Légende: LA LEGENDE DU PAILLE-EN-QUEUE
Merci à Henri Loulou Maure pour cette légende
LA LEGENDE DU PAILLE-EN-QUEUE
De mon île lointaine ou chantent les flots bleus
J’ai rapporté pour vous ce conte merveilleux ;
Je l’ai appris là bas dans la brise légère
Qui murmure en passant dans les souples fougères
A l’heure ou les oiseaux cessant leurs chants bruyants
Se cachent pour dormir, dans les hauts flamboyants
Il y a bien longtemps, oh presque deux mille ans,
Dans cette ile vivait un bel oiseau tout blanc,
Un grand oiseau de mer a l’aile chatoyante,
Mais dont la queue surtout aux plumes abondantes,
Avait, quand sur les vagues, il se jouait nageant,
La blancheur de l’écume et l’éclat de l’argent.

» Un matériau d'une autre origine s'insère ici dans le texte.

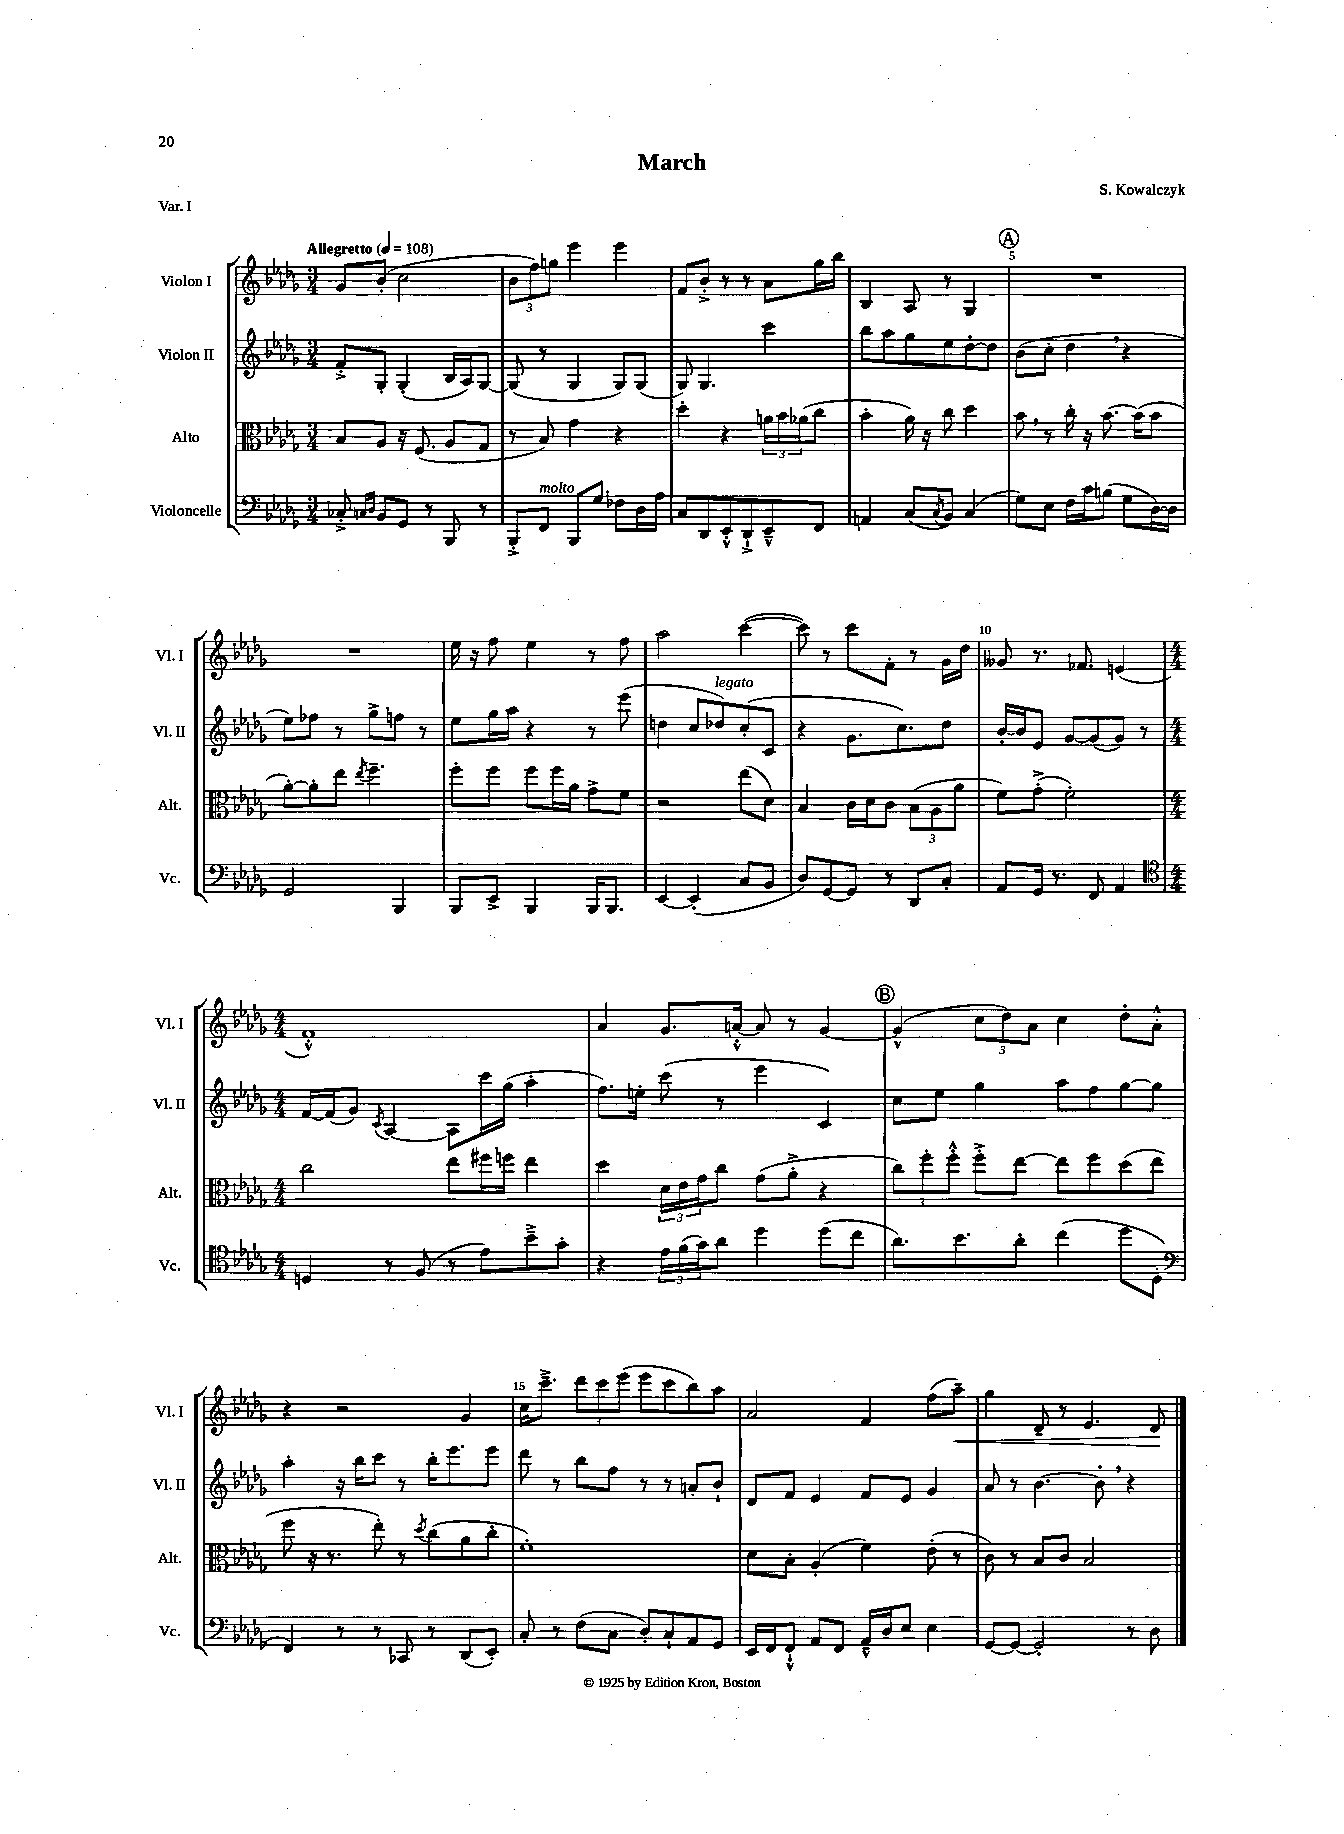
\header { title = "March" composer = "S. Kowalczyk" piece = "Var. I" }
<<
\new StaffGroup <<
\new Staff = "s0" \with { instrumentName = "Violon I" shortInstrumentName = "Vl. I" } {
    \clef treble \key des \major \numericTimeSignature \time 3/4 \tempo "Allegretto" 4 = 108
    ges'8 bes'8-.( c''2 |
    \tuplet 3/2 { bes'8 f''8) g''8 } ees'''4 ees'''4 |
    f'8 bes'8-.-> r8 r8 aes'8 ges''16 bes''16 |
    bes4 aes8 r8 ges4 |
    \mark \markup { \circle "A" } R2. |
    R2. |
    ees''16 r16 f''8 ees''4 r8 f''8 |
    aes''2 c'''4~( |
    c'''8) r8 c'''8 f'8-. r8 ges'16 des''16 |
    geses'8 r8. fes'8. e'4( |
    \numericTimeSignature \time 4/4 f'1-.-^) |
    aes'4 ges'8. a'16~-.-^ a'8 r8 ges'4~ |
    \mark \markup { \circle "B" } ges'4-^( \tuplet 3/2 { c''8 des''8) aes'8 } c''4 des''8-. aes'8-.-^ |
    r4 r2 ges'4 |
    c''16 c'''8.---> \tuplet 3/2 { des'''8 c'''8 ees'''8( } ees'''8 c'''8 bes''8) aes''8 |
    aes'2 f'4 f''8( aes''8--\<) |
    ges''4 des'8-- r8 ees'4. des'8\! \bar "|." |
}
\new Staff = "s1" \with { instrumentName = "Violon II" shortInstrumentName = "Vl. II" } {
    \clef treble \key des \major \numericTimeSignature \time 3/4
    f'8-.-> ges8-. ges4-.( bes16 aes16) ges8~ |
    ges8( r8 ges4 ges8) ges8( |
    ges8) ges4. c'''4 |
    bes''8 aes''8 ges''8 ees''8 des''8~-. des''8 |
    \mark \markup { \circle "A" } bes'8( c''8-. des''4 \breathe r4 |
    ees''8) fes''8 r8 ges''8-> f''8 r8 |
    ees''8 ges''16 aes''16 r4 r8 ees'''8( |
    d''4 c''8 des''8^\markup { \italic "legato" }) c''8-.( c'8 |
    r4 ges'8. c''8.) des''8 |
    bes'16~-. bes'16 ees'8 ges'8~ ges'8( ges'8) r8 |
    \numericTimeSignature \time 4/4 f'16~ f'16( ges'8) \acciaccatura { c'8 } aes4~ aes8 c'''16 ges''16( aes''4-. |
    f''8.) e''16-. c'''8( r8 ees'''4 c'4) |
    \mark \markup { \circle "B" } c''8 ees''8 ges''4 aes''8 f''8 ges''8~ ges''8 |
    aes''4-. r16 bes''16 c'''8 r8 bes''16-. ees'''8. ees'''8 |
    des'''8 r8 bes''8 f''8 r8 r8 a'8-. bes'8-! |
    des'8 f'8 ees'4 f'8 ees'8 ges'4 |
    aes'8 r8 bes'4.~ bes'8-. \breathe r4 \bar "|." |
}
\new Staff = "s2" \with { instrumentName = "Alto" shortInstrumentName = "Alt." } {
    \clef alto \key des \major \numericTimeSignature \time 3/4
    bes8 aes8 r16 f8.( aes8 ges8 |
    r8 bes8) ges'4 r4 |
    des''4-. r4 \tuplet 3/2 { a'16 bes'16 aes'16( } c''8 |
    bes'4-. aes'16) r16 c''8 des''4 |
    \mark \markup { \circle "A" } bes'8 \breathe r8 c''16-. r16 bes'8.~ bes'16( bes'8 |
    aes'8~-.) aes'8-. ees''8 \acciaccatura { ees''8 } f''4.-- |
    f''8-. f''8 f''8 f''16 aes'16 ges'8-> f'8 |
    r2 ees''8( des'8) |
    bes4 c'16 des'16 c'8 \tuplet 3/2 { bes8( aes8 aes'8 } |
    f'8) ges'8-.->( f'2-.) |
    \numericTimeSignature \time 4/4 c''2 ees''8 fis''16 f''16 ees''4 |
    des''4 \tuplet 3/2 { des'16 ees'16 ges'16 } c''8 ges'8( aes'8-.-> r4 |
    \mark \markup { \circle "B" } \tuplet 3/2 { c''8) f''8-. f''8-.-^ } f''8-.-> ees''8~ ees''8 f''8 des''8( ees''8 |
    f''8 r16 r8. ees''8-.) r8 \acciaccatura { des''8 } c''8( aes'8 c''8-. |
    f'1-.) |
    des'8 bes8-. aes4-.( f'4) ees'8-.( r8 |
    c'8) r8 bes8 c'8 bes2 \bar "|." |
}
\new Staff = "s3" \with { instrumentName = "Violoncelle" shortInstrumentName = "Vc." } {
    \clef bass \key des \major \numericTimeSignature \time 3/4
    ces8-.-> \grace { c16 des16 } bes,8 ges,8 r8 bes,,8 r8 |
    bes,,8-.-> f,8^\markup { \italic "molto" } bes,,8 ges8 fes8 des16 aes16 |
    c8 des,8 ees,8-.-^ des,8-!-> ees,8---^ f,8 |
    a,4 c8( \acciaccatura { c8 } bes,8) c4( |
    \mark \markup { \circle "A" } ges8) ees8 f16 c'16 b8( ges8 des16~) des16 |
    ges,2 bes,,4 |
    bes,,8 ees,8-> bes,,4 bes,,16 bes,,8. |
    ees,4~ ees,4-.( c8 bes,8 |
    des8) ges,8~ ges,8 r8 des,8 c8-. |
    aes,8 ges,16 r8. f,8 aes,4 |
    \numericTimeSignature \time 4/4 \clef tenor d4 r8 f8( r8 ees'8) bes'8---> ges'8-. |
    r4 \tuplet 3/2 { ees'16 f'16( ges'16) } aes'8 des''4 des''8( c''8 |
    \mark \markup { \circle "B" } aes'8.) bes'8. aes'8-. c''4( des''8 des8-. |
    \clef bass f,4) r8 r8 ces,8 r8 des,8( ees,8-.) |
    c8-. r8 f8( c8 des8-.) c8-! aes,8 ges,8 |
    ees,16 f,16 f,8-!-^ aes,8 f,8 aes,16---^ des16 ees8 ees4 |
    ges,8~ ges,8~ ges,2-. r8 des8 \bar "|." |
}
>>
>>
\layout { \context { \Score \override BarNumber.break-visibility = ##(#f #t #t) barNumberVisibility = #(every-nth-bar-number-visible 5) } }
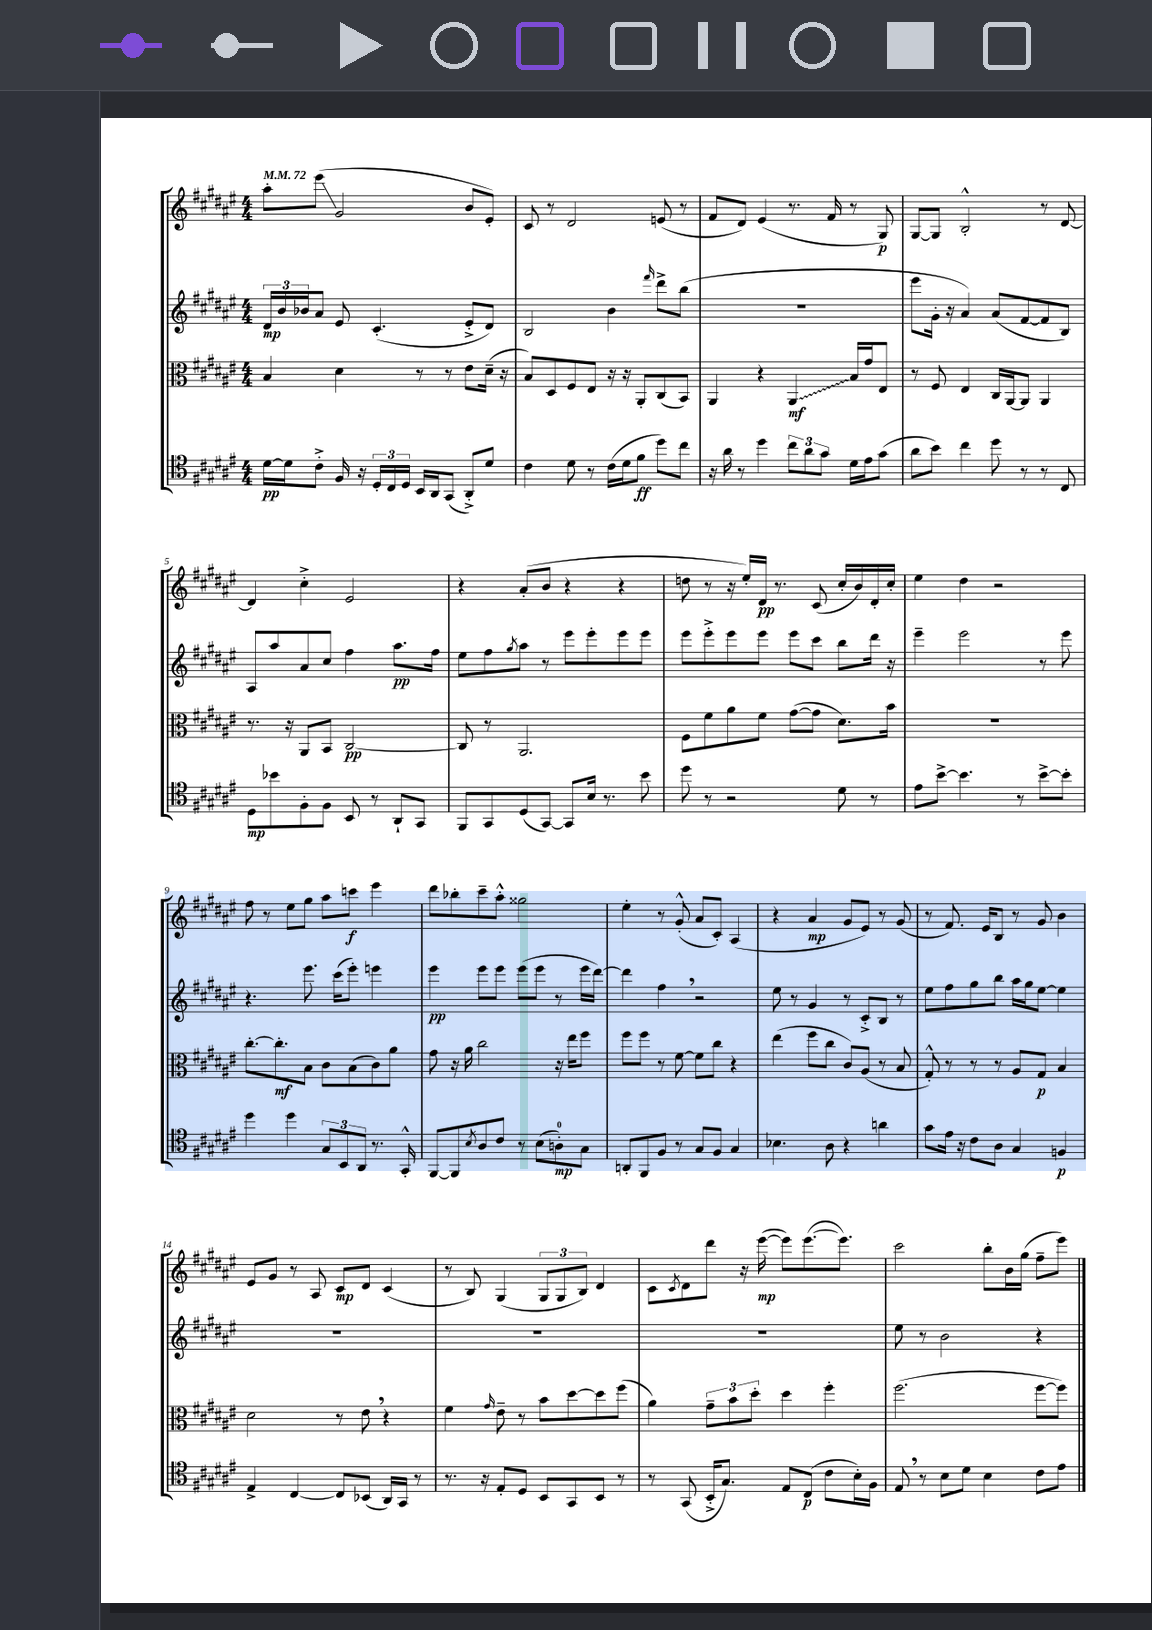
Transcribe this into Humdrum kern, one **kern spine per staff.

**kern	**kern	**kern	**kern
*staff4	*staff3	*staff2	*staff1
*clefC4	*clefC3	*clefG2	*clefG2
*k[f#c#g#d#a#e#]	*k[f#c#g#d#a#e#]	*k[f#c#g#d#a#e#]	*k[f#c#g#d#a#e#]
*M4/4	*M4/4	*M4/4	*M4/4
*MM72	*MM72	*MM72	*MM72
[16d#	4B	24d#	8aa#'
.	.	24b	.
16d#]	.	.	.
.	.	24b-	.
8c#'^	.	8a#	(8eee#
16F#	4d#	8e#	2g#
16r	.	.	.
24D#'	.	(4.c#'	.
24C#	.	.	.
24D#	.	.	.
16BB	8r	.	.
16AA#	.	.	.
(8GG#	8r	.	.
8AA#'^)	8e#	8e#'^	8b
8d#	(16d#~	8d#)	8e#')
.	16r	.	.
=	=	=	=
4c#	8B)	2B	8c#
.	8D#	.	8r
8d#	8F#	.	2d#
8r	8E#	.	.
(16c#	16r	4b	.
16d#	16r	.	.
8f#	8AA#'	.	.
.	.	16qqfff#	.
8dd#)	(8C#	8ddd#^	(8e
8cc#	8BB)	(8bb	8r
=	=	=	=
16r	4AA#	1r	8f#
16a#	.	.	.
8r	.	.	8d#)
4dd#	4r	.	(4e#
12cc#	4AA#	.	8.r
12a#	.	.	.
12g#	.	.	.
.	.	.	16f#
16d#	16B	.	8r
16e#	16g#	.	.
(8g#	8E#	.	8G#)
=	=	=	=
8a#	8r	8eee#	[8G#
8b)	8F#	16g#'	8G#]
.	.	16r	.
4cc#	4E#	4a#)	2B'^^
8dd#	16C#	(8a#	.
.	[16AA#	.	.
8r	8AA#]	[8f#	.
8r	4AA#	8f#]	8r
8C#	.	8B)	[8d#
=	=	=	=
8D#	8.r	8A#	4d#]
8b-	.	8aa#	.
.	16r	.	.
8F#'	8AA#	8a#	4cc#'^
8F#	8BB	8cc#	.
8BB	[2C#	4ff#	2e#
8r	.	.	.
8AA#`	.	8.aa#	.
8GG#	.	.	.
.	.	16ff#	.
=	=	=	=
8FF#	8C#]	8ee#	4r
8GG#	8r	8ff#	.
.	.	8qgg#	.
(8D#	2.AA#	8aa#	(8a#'
[8GG#)	.	8r	8b
8GG#]	.	8eee#	4r
16B	.	8eee#'	.
8.r	.	.	.
.	.	8eee#	4r
8b	.	8eee#	.
=	=	=	=
8dd#	8F#	8eee#	8dd
8r	8f#	8eee#'^	8r
2r	8a#	8eee#	16r
.	.	.	16ee#')
.	8f#	8eee#	16d#
.	.	.	8.r
.	([8g#	8eee#	.
.	8g#]	8ccc#	(8c#
8d#	8.d#)	8bb	16cc#'
.	.	.	16b)
8r	.	16ddd#	16d#'
.	16b	16r	16cc#'
=	=	=	=
8e#	1r	4eee#~	4ee#
[8b^	.	.	.
4.b]	.	2eee#	4dd#
.	.	.	2r
8r	.	.	.
[8b^	.	8r	.
8b']	.	8eee#	.
=	=	=	=
4dd#	[8.cc#'	4.r	8ff#
.	.	.	8r
.	8.cc#']	.	.
4dd#	.	.	8ee#
.	8B	8.eee#	8gg#
12G#	8c#	.	8aa#
.	.	(16ccc#	.
12BB	.	.	.
.	(8B	8eee#')	8ccc
12AA#	.	.	.
8.r	8c#)	4eee	4eee#
.	8a#	.	.
16GG#'^^	.	.	.
=	=	=	=
[8FF#	8g#	4eee#	8ddd#
8FF#]	16r	.	8bb-'
.	16a#	.	.
8qB	.	.	.
8A#	2cc#	8eee#	8ccc#~
8c#	.	8eee#	8aa#'^^
8r	.	(8eee#	2gg##
(8B	.	8eee#	.
8A')	16r	8r	.
.	16ee#	.	.
8G#	8ff#	16eee#	.
.	.	[16ddd#)	.
=	=	=	=
8AA'	8ff#	4ddd#]	4ee#'
8FF#	8ff#	.	.
8F#	8r	4ff#	8r
8r	[8f#	.	(8g#'^^
8G#	8f#]	2r	8a#
8F#	8cc#	.	8c#')
4G#	4r	.	(4A#
=	=	=	=
4.B-	(4ee#	8ee#	4r
.	.	8r	.
.	8ff#	4g#	4a#
8A#	8cc#	.	.
4r	8c#)	8r	8g#
.	(8A#	8c#'^	8e#)
4a	8r	8B	8r
.	8B	8r	(8g#
=	=	=	=
8g#	8G#'^^)	8ee#	8r
16e#	8r	8ff#	8.f#)
16r	.	.	.
8c#	8r	8gg#	.
.	.	.	16e#
8A#	8r	8bb	8B
4G#	8A#	16aa#	8r
.	.	16gg#	.
.	8G#	[8ee#	8g#
4F	4B	4ee#]	4b
=	=	=	=
4E#^	2d#	1r	8e#
.	.	.	8g#
[4C#	.	.	8r
.	.	.	8A#
8C#]	8r	.	8c#
(8BB-	8e#	.	8d#
16AA#)	4r	.	(4c#
16GG#	.	.	.
8r	.	.	.
=	=	=	=
8.r	4f#	1r	8r
.	.	.	8B)
16r	.	.	.
.	16qqg#	.	.
8E#'	8e#~	.	(4G#
8D#	8r	.	.
8BB	8b	.	12G#
.	.	.	12G#
8GG#	[8dd#	.	.
.	.	.	12B)
8BB	8dd#]	.	4d#
8r	(8ff#	.	.
=	=	=	=
8r	4a#)	1r	8c#
.	.	.	8qc#
(8GG#	.	.	8d#
16BB'^	12g#~	.	8ddd#
8.G#)	.	.	.
.	12b	.	.
.	.	.	16r
.	12dd#'	.	.
.	.	.	([16eee#
8E#	4dd#	.	8eee#])
(8C#	.	.	([8.eee#
8c#	4ff#'	.	.
.	.	.	8.eee#])
16B')	.	.	.
16F#	.	.	.
=	=	=	=
8E#	(2.ff#	8ee#	2ccc#
8r	.	8r	.
8B	.	2b	.
8d#	.	.	.
4B	.	.	8bb'
.	.	.	16b
.	.	.	(16gg#
8c#	[8ff#	4r	8ff#~
8e#	8ff#])	.	8eee#)
==	==	==	==
*-	*-	*-	*-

C’est ici que l’histoire est belle, écoutez bien ;
Sur l’azur lumineux de l’océan Indien
Qui ondule en chantant au vent chaud de l’Afrique
S’éleva un matin un concert angélique
« Gloire à Dieu ! Un sauveur vous a été donné,
Un tout petit enfant cette nuit nous est né.
…
Et mille gloria montaient comme un arpège
Dans la brise embaumée ; le bel oiseau de neige
A senti dans son cœur bruler un feu étrange,
Et soudain s’élançant à la suite des anges,
Il a volé aussi vers l’enfant inconnu
Qui pour sauver le monde, du ciel était venu …
Après un long voyage, il vit en arrivant
La pauvre grotte obscure ouverte a tous les vents,
Dans la paille couchée « la forme blonde et rose »
D’un bel enfant dormant, la lèvre demi-close.
Et sa mère à genoux qui, de ses doigts menus
Essayait d’échauffer les tout petits pieds nus.
Jésus tremble en dormant et l’oiseau migrateur,
L’oiseau des pays chauds se demande, songeur,
Ce qu’il pourrait bien faire pour calmer la souffrance
Qui le fait frissonner le jour de sa naissance ;
Mais il n’a rien, sinon son plumage argenté,
Sa gloire et tout l’éclat de sa fière beauté.
Et l’oiseau fou d’amour et voulant tout donner
Se dépouille soudain pour son Dieu nouveau-né
De son bec effilé, une à une il arrache
Les aigrettes d’argent de sa queue en panache
Pour les faire « neiger » en soyeux flocons blancs
Qui couvrent en tombant les doux membres tremblants.
La Vierge les reçoit entre ses doigts bénis
En garnit le berceau comme un chaud petit nid
Inclinant la douceur de son jeune visage
Vers l’enfant endormi dans le tiède plumage ;
Lui s’éveille et Marie, des larmes dans les yeux
Lui montre toute émue le grand oiseau sans queue.
Jésus alors saisit entre ses petits doigts
Dans la crèche, une paille ferme et souple à la fois
Et la mit à l’oiseau, comme une queue étrange,
Puis l’ayant caressé et souriant un peu
Il lui dit: « Désormais tu seras Paille-En-Queue ».
Et c’est, raconte-t-on, depuis ce jour si beau
Que le blanc paille-en queue, seul entre les oiseaux,
Présente au lieu de queue une paille légère
Qui flotte dans l’azur comme un trait de lumière.
C’est la « légende bleue » que la brise en passant
Chante, dans mon pays, lorsque le soir descend.